Мы много работали; кроме пьесы, Сартр занимался своим трактатом по философии; в «Конфлюанс» и «Кайе дю Сюд» просили у него критические статьи: он посылал их в редакции. Брису Парэну он передал рукопись моего первого романа, и я взялась за второй; в нем я говорила о Сопротивлении и знала, что до конца оккупации он не может быть опубликован. Однако мы решили жить так, словно были уверены в финальной победе. Это решение поддерживало нас, но его было недостаточно, чтобы установить мир в наших сердцах. Спорить, надеяться — это не означает знать или даже верить; порой мое воображение скиталось в глубинах ужаса. Если нацизм установится на десять лет, на двадцать лет, а мы не смиримся, нас постигнет судьба Перона, Ивонны Пикар. Я и отдаленно не представляла себе истинное лицо лагеря; депортация означала для меня прежде всего разлуку и молчание, но как я смогу их вынести? До той поры я говорила себе, что всегда есть средство против крайнего несчастья: самоубийство; но внезапно меня его лишили. В течение десяти лет, пятнадцати лет я каждую минуту буду думать, что Сартр, возможно, умер, и все-таки не решусь убить себя, думая, что, возможно, он еще жив: мне казалось, что я уже в этой ловушке, и от ужаса у меня перехватывало дыхание. Я гнала прочь эти видения. Я пыталась внушить себе, что допускаю худшее, и порой убеждала себя. Я вновь обретала спокойствие, я замыкалась в настоящем; но прежде настоящее изобиловало радостными планами, его наполняло будущее, ограниченное только собой, теперь оно рассыпалось в прах. Пространство, как и время, сжималось. Два года назад Париж представлялся центром мира, широко распахнутым для моей любознательности, ныне Франция стала надзираемой территорией, отрезанной от остальной земли; Италия, Испания, которые мы так любим, превратились во враждебные страны. Тучи цвета огня и ночи скрывали от нас Америку. Единственные вести, доходившие к нам через границы, приносил голос Би-би-си. Мы задыхались под колпаком неведения.

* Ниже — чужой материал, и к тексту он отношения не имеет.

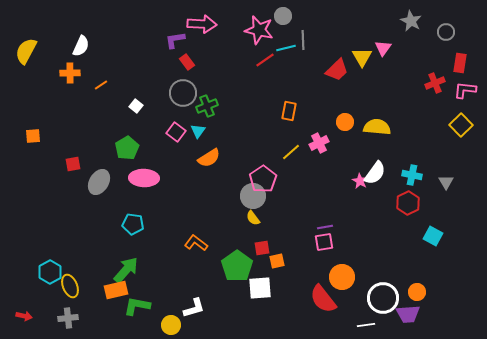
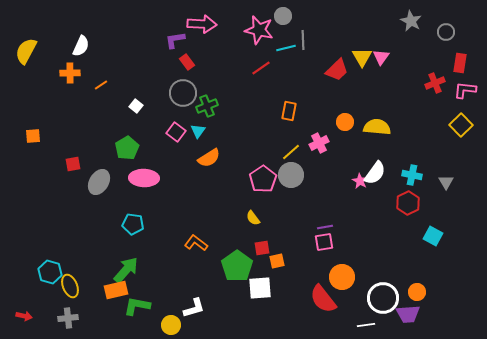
pink triangle at (383, 48): moved 2 px left, 9 px down
red line at (265, 60): moved 4 px left, 8 px down
gray circle at (253, 196): moved 38 px right, 21 px up
cyan hexagon at (50, 272): rotated 15 degrees counterclockwise
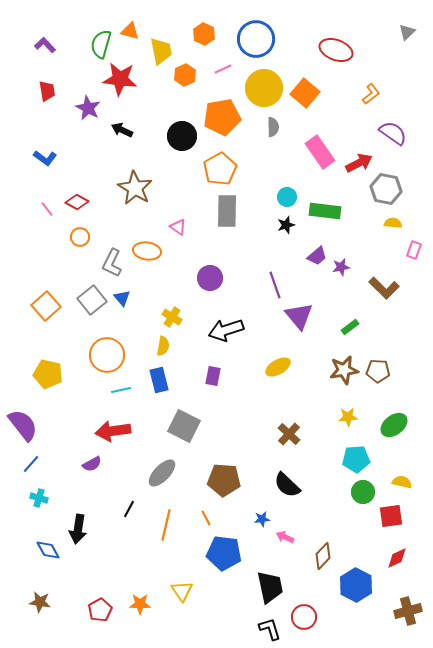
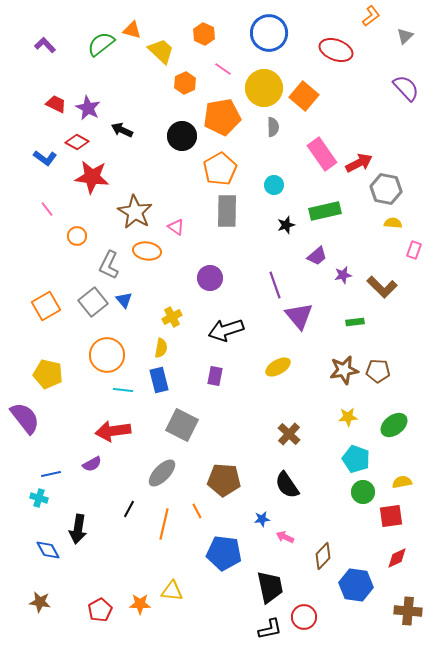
orange triangle at (130, 31): moved 2 px right, 1 px up
gray triangle at (407, 32): moved 2 px left, 4 px down
blue circle at (256, 39): moved 13 px right, 6 px up
green semicircle at (101, 44): rotated 36 degrees clockwise
yellow trapezoid at (161, 51): rotated 36 degrees counterclockwise
pink line at (223, 69): rotated 60 degrees clockwise
orange hexagon at (185, 75): moved 8 px down
red star at (120, 79): moved 28 px left, 98 px down
red trapezoid at (47, 91): moved 9 px right, 13 px down; rotated 55 degrees counterclockwise
orange square at (305, 93): moved 1 px left, 3 px down
orange L-shape at (371, 94): moved 78 px up
purple semicircle at (393, 133): moved 13 px right, 45 px up; rotated 12 degrees clockwise
pink rectangle at (320, 152): moved 2 px right, 2 px down
brown star at (135, 188): moved 24 px down
cyan circle at (287, 197): moved 13 px left, 12 px up
red diamond at (77, 202): moved 60 px up
green rectangle at (325, 211): rotated 20 degrees counterclockwise
pink triangle at (178, 227): moved 2 px left
orange circle at (80, 237): moved 3 px left, 1 px up
gray L-shape at (112, 263): moved 3 px left, 2 px down
purple star at (341, 267): moved 2 px right, 8 px down
brown L-shape at (384, 288): moved 2 px left, 1 px up
blue triangle at (122, 298): moved 2 px right, 2 px down
gray square at (92, 300): moved 1 px right, 2 px down
orange square at (46, 306): rotated 12 degrees clockwise
yellow cross at (172, 317): rotated 30 degrees clockwise
green rectangle at (350, 327): moved 5 px right, 5 px up; rotated 30 degrees clockwise
yellow semicircle at (163, 346): moved 2 px left, 2 px down
purple rectangle at (213, 376): moved 2 px right
cyan line at (121, 390): moved 2 px right; rotated 18 degrees clockwise
purple semicircle at (23, 425): moved 2 px right, 7 px up
gray square at (184, 426): moved 2 px left, 1 px up
cyan pentagon at (356, 459): rotated 24 degrees clockwise
blue line at (31, 464): moved 20 px right, 10 px down; rotated 36 degrees clockwise
yellow semicircle at (402, 482): rotated 24 degrees counterclockwise
black semicircle at (287, 485): rotated 12 degrees clockwise
orange line at (206, 518): moved 9 px left, 7 px up
orange line at (166, 525): moved 2 px left, 1 px up
blue hexagon at (356, 585): rotated 20 degrees counterclockwise
yellow triangle at (182, 591): moved 10 px left; rotated 50 degrees counterclockwise
brown cross at (408, 611): rotated 20 degrees clockwise
black L-shape at (270, 629): rotated 95 degrees clockwise
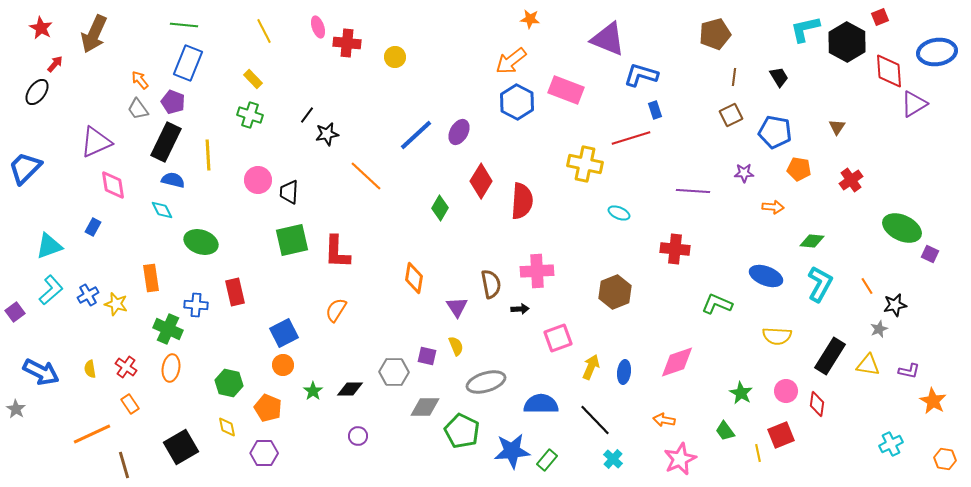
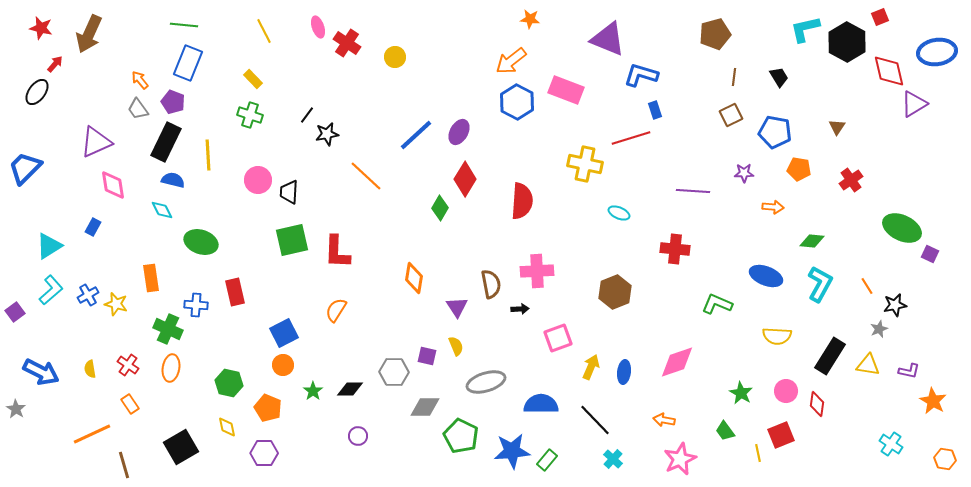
red star at (41, 28): rotated 15 degrees counterclockwise
brown arrow at (94, 34): moved 5 px left
red cross at (347, 43): rotated 28 degrees clockwise
red diamond at (889, 71): rotated 9 degrees counterclockwise
red diamond at (481, 181): moved 16 px left, 2 px up
cyan triangle at (49, 246): rotated 12 degrees counterclockwise
red cross at (126, 367): moved 2 px right, 2 px up
green pentagon at (462, 431): moved 1 px left, 5 px down
cyan cross at (891, 444): rotated 30 degrees counterclockwise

Но, по крайней мере, я не находилась больше в изоляции, как в прошлом году; мои эмоции, мои ожидания, мои тревоги, мое возмущение я делила с толпой, которая не имела лица, однако ее присутствие наделяло меня силами; она была всюду, вне меня и во мне; это она через биение моего сердца волновалась, ненавидела. Я обнаружила, что ненависти до тех пор я не знала, только лишь абстрактные приступы ярости; теперь я изведала ее вкус, с особой силой она метила в тех из наших врагов, которые были ближе всего ко мне. Речи Петена задевали меня сильнее, чем речи Гитлера; я осуждала всех коллаборационистов, однако в отношении людей вроде меня — интеллектуалов, журналистов, писателей — я испытывала личное, определенное, мучительное отвращение. Когда литераторы, художники ехали в Германию заверить победителей в нашем духовном единении, я чувствовала преданной лично себя. Статьи Деа, Бразийака, их доносы, их призывы к убийству я рассматривала как преступления, столь же непростительные, как действия какого-нибудь Дарлана.
Страхи, приступы гнева, слепое бессилие: вот на таком фоне проходило мое существование. Но были и вспышки надежды, и до сих пор непосредственно я не пострадала. Я не потеряла никого из очень дорогих, из очень близких. Сартр вернулся из плена; ни его здоровье, ни его настроение не ухудшились: рядом с ним нет уныния, мрака. Какой бы ограниченной ни была сфера, в которой мы оказались замкнуты, его любопытство, страсть одушевляли каждую ее частицу. Париж, его улицы, его бескрайние небесные просторы, все эти люди вокруг нас, их лица, их приключения: сколько всего еще надо посмотреть, понять, полюбить! Я не чувствовала себя больше в безопасности и не испытывала восторгов; но каждый день я была весела и часто повторяла себе, что вопреки всему эта упорная радость — тоже счастье.